- The paper presents a detailed investigation of inter-APU communication strategies on AMD MI300A systems, leveraging Infinity Fabric to maximize GPU performance.
- The paper evaluates various programming models and memory allocation techniques using micro-benchmarks and case studies to measure latency and bandwidth improvements.
- The paper identifies key optimizations, demonstrating that hardware utilization and specific programming choices can significantly enhance data movement in high-performance computing.
Inter-APU Communication on AMD MI300A Systems via Infinity Fabric: a Deep Dive
The focus of this paper is the exploration and evaluation of data movement strategies in high-performance computing (HPC) nodes using AMD MI300A systems, which integrate CPUs and GPUs within a single package. Four of these APUs are interconnected in a compute node using Infinity Fabric, an interconnect technology that facilitates efficient data communication necessary to harness the full computing power of modern GPUs.
Architecture of AMD MI300A Systems
The AMD MI300A system integrates CPU and GPU components, facilitating unified memory access which contrasts with NVIDIA's NVLink approach maintaining separate memory spaces. Each MI300A APU incorporates 24 CPU cores and 228 GPU compute units, interconnected through Infinity Fabric (Figure 1).
Figure 1: Node Architecture (right) with four MI300A APUs, and detailed APU architecture (left). The Infinity Fabric (in blue) interconnects the four APUs. From the user perspective, each APU is a NUMA node in this cache-coherent NUMA system.
The Infinity Fabric interconnects the APUs, providing a bandwidth of 128 GB/s per direction, essential for designing efficient communication strategies (Figure 2).
Figure 2: A taxonomy of communication on multi-APU systems, associated data movement categories and programming interfaces and libraries.
Communication Taxonomy
The research defines a taxonomy of communication mechanisms on the MI300A platform:
- Direct Memory Access (DMA): Facilitates in-kernel memory access from GPU compute units across APUs, ensuring cache coherence and high bandwidth data transfer.

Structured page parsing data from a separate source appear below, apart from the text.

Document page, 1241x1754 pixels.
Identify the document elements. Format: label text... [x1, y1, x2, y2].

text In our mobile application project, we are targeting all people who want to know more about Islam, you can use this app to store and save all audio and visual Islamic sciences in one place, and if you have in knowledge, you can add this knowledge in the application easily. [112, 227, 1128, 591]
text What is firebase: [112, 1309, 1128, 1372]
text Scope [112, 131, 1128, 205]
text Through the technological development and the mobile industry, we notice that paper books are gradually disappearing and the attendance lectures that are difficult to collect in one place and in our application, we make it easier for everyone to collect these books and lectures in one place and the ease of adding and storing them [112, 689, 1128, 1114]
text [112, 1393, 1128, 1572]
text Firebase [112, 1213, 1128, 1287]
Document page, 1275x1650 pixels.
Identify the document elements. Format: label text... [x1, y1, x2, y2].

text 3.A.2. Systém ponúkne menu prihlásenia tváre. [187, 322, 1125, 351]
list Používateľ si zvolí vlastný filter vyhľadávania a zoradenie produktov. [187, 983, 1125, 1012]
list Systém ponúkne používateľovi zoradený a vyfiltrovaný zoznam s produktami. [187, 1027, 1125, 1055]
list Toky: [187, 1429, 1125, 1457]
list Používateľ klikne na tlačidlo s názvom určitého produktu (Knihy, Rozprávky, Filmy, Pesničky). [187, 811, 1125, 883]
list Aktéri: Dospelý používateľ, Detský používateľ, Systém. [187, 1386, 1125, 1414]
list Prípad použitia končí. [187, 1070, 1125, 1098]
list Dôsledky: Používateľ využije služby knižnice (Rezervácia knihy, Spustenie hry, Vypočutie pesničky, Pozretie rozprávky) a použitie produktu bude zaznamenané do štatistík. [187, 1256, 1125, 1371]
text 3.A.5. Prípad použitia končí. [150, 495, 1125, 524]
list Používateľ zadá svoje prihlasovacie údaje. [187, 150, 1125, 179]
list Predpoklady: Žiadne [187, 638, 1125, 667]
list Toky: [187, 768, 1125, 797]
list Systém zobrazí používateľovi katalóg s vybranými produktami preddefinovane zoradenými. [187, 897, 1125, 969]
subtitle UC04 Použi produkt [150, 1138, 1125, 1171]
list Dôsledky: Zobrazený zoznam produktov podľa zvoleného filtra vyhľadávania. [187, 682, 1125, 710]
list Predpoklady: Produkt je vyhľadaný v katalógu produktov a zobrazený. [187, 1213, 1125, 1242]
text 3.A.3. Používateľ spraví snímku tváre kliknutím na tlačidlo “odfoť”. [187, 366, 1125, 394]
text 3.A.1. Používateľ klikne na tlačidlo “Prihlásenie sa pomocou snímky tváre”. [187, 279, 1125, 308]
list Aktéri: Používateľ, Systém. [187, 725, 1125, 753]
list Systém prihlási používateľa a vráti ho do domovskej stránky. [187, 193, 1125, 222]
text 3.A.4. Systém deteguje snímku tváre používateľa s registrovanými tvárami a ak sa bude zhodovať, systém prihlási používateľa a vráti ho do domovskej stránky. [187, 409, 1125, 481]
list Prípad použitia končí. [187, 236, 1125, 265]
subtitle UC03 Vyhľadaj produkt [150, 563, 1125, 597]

- Explicit Data Movement: Utilizes APIs like HIP and standard libraries to move data between memory spaces of different APUs, often leveraging SDMA engines for parallelization and efficiency.
- Point-to-Point and Collective Communications: Managed via MPI for distributed processing, leveraging specialized libraries such as RCCL for enhanced GPU-GPU interconnect efficiency.
Evaluation Methodology
The research employs micro-benchmarks and real-world application tests to evaluate data movement efficiency on the MI300A platform:
- Latency and Bandwidth Testing: Benchmarks like STREAM, adapted for GPU, measure performance for both local and remote memory accesses, illustrating latency and maximum achievable bandwidth (Figures 5 and 6).
Figure 3: GPU memory access latency, measured with a pointer-chasing approach, for data located locally, or on a neighbour APU.
Figure 4: CPU memory access latency, measured with a pointer-chasing approach, for data either located locally or on a neighbour APU.
- Application Case Studies: Optimization of HPC applications, Quicksilver and CloverLeaf, demonstrating improved inter-APU communication efficiency and runtime reduction by leveraging identified optimization strategies (Figures 21 and 23).
Figure 5: End-to-end runtime measured in Quicksilver for all input problems, comparing the impact of XNACK settings and allocators.
Figure 6: End-to-end runtime (in seconds) of CloverLeaf using the original implementation and our implementation using various memory allocators. All adapted versions are marked with ``
''. Average over five runs.*
Key Observations and Optimizations
- Allocator Impact: Communication performance is heavily reliant on memory allocation strategies. Using
hipMalloc achieves maximum interconnect bandwidths across various MPI and RCCL configurations.
- Programming Model Efficiency: GPU-centric interfaces (RCCL) tend to outperform CPU-centric approaches (MPI) for large message sizes due to efficient Infinity Fabric usage. For small messages, MPI's CPU-staging offers lower latency.
- Hardware Utilization: Disabling SDMA improves bandwidth for certain MPI communication patterns, although RCCL consistently leverages hardware to achieve full bandwidth.
Practical Implications and Future Work
These findings have practical implications for optimizing data movements in high-density GPU environments, such as those in emerging supercomputing platforms. Efficient data movement sustains application throughput, crucial for simulations and workloads in scientific computing and neural networks. Future work could explore integrating these optimized strategies into middleware frameworks to abstract and automate optimizations in multi-APU systems.
In conclusion, the paper delineates guidelines and strategies for optimizing APU-APU communication on AMD MI300A systems, enabling researchers and engineers to better leverage their computational infrastructure for scalable and efficient performance.